Fluxctl sync should return a meaningful error instead of timing out

dmarkey commented 5 years ago

I've come across annoying behaviour where when there is a problem in the manifests, fluxctl will timeout(usually after a prolonged amount of time). It should catch whatever error and return it to the user instead.

squaremo commented 5 years ago

Usually fluxd will end up skipping over problematic manifests and applying the rest, rather than stalling. Can you give an example which causes a timeout? Is it a specific kind of problem with manifests that makes it happen?

dmarkey commented 5 years ago

Heres an example:

ts=2019-01-02T21:34:23.725646505Z caller=loop.go:118 component=sync-loop jobID=9e304438-e613-cca2-cf8f-180559731a53 state=done success=false err="applying changes: Traceback (most recent call last):\n File \"kubeyaml.py\", line 226, in \n File \"kubeyaml.py\", line 221, in main\n File \"kubeyaml.py\", line 53, in apply_to_yaml\n File \"kubeyaml.py\", line 59, in update_image\n File \"site-packages/ruamel/yaml/main.py\", line 363, in load_all\n File \"site-packages/ruamel/yaml/constructor.py\", line 101, in get_data\n File \"site-packages/ruamel/yaml/constructor.py\", line 118, in construct_document\n File \"site-packages/ruamel/yaml/constructor.py\", line 1508, in construct_yaml_map\n File \"site-packages/ruamel/yaml/constructor.py\", line 1414, in construct_mapping\n File \"site-packages/ruamel/yaml/constructor.py\", line 279, in check_mapping_key\nruamel.yaml.constructor.DuplicateKeyError: while constructing a mapping\n in \"\", line 9, column 5\nfound duplicate key \"flux.weave.works/automated\" with value \"true\" (original value: \"true\")\n in \"\", line 12, column 5\n\nTo suppress this check see:\n http://yaml.readthedocs.io/en/latest/api.html#duplicate-keys\n\nDuplicate keys will become an error in future releases, and are errors\nby default when using the new API.\n\nFailed to execute script kubeyaml"

dmarkey commented 5 years ago

It may be a more general problem. I have an EKS cluster in us-west-2 and the latency between there and Dublin may be causing a problem.

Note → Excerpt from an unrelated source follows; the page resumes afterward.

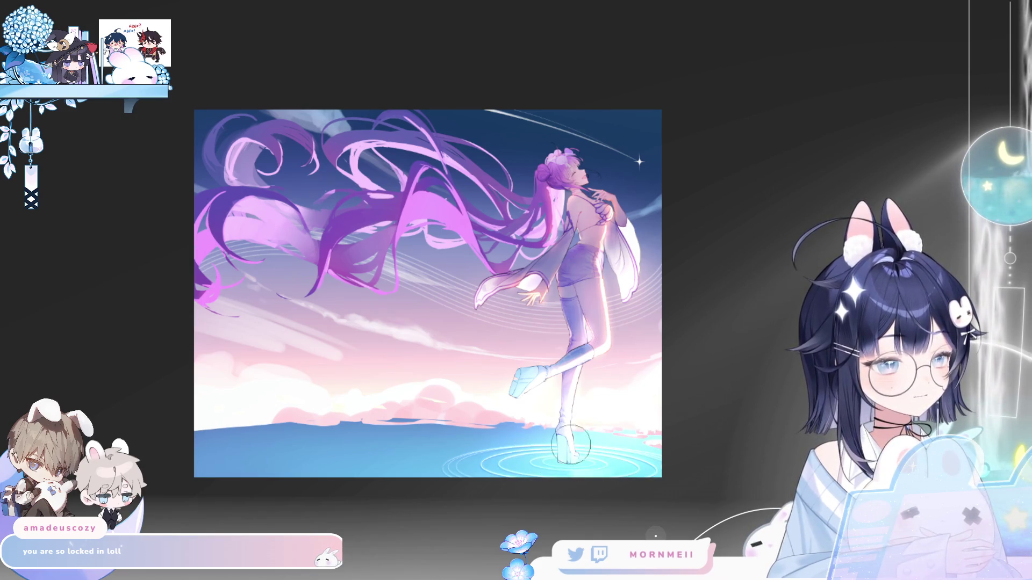
key(h)
key(h)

squaremo commented 5 years ago

Ah OK, that's the update code complaining (at length) that it can't apply a change you made because the YAML is malformed (or there's a bug in that bit of the update code; but it looks more like the former).

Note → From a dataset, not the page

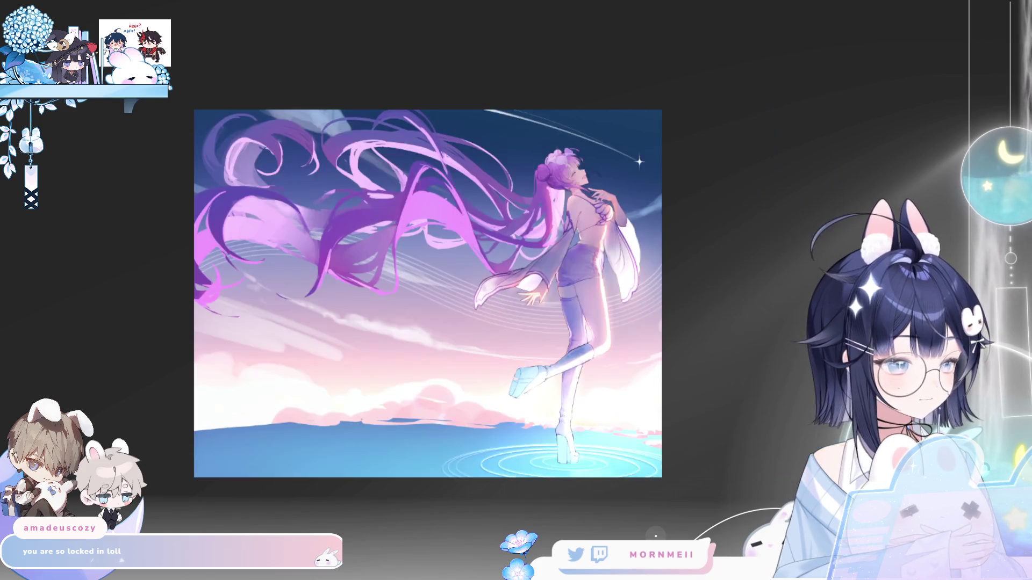
key(h)
key(h)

You are absolutely right that the error message could be more accessible! Here it's relying on the error returned from a Python library -- which seems to be returning the whole stack trace. Perhaps a first step would be to fish out the substance of the problem (and the location).

dmarkey commented 5 years ago

Oh well my problem isn't with the stack trace in the logs, it's the timeout error that I find most annoying :)

squaremo commented 5 years ago

You didn't give an example of the timeout -- is it what you get when using fluxctl, with the example posted being the log message at the time of the fluxctling?

yellowmegaman commented 5 years ago

Got same error today:

fluxctl sync
Synchronizing with git@github.com:some/secret.git
Failed to complete sync job (ID "bdeb4312-9560-3b8b-8324-616a3cf5ff99")
Error: timeout
Run 'fluxctl sync --help' for usage.

Timed out after a minute, should I set git-timeout flag for fluxd to fix this?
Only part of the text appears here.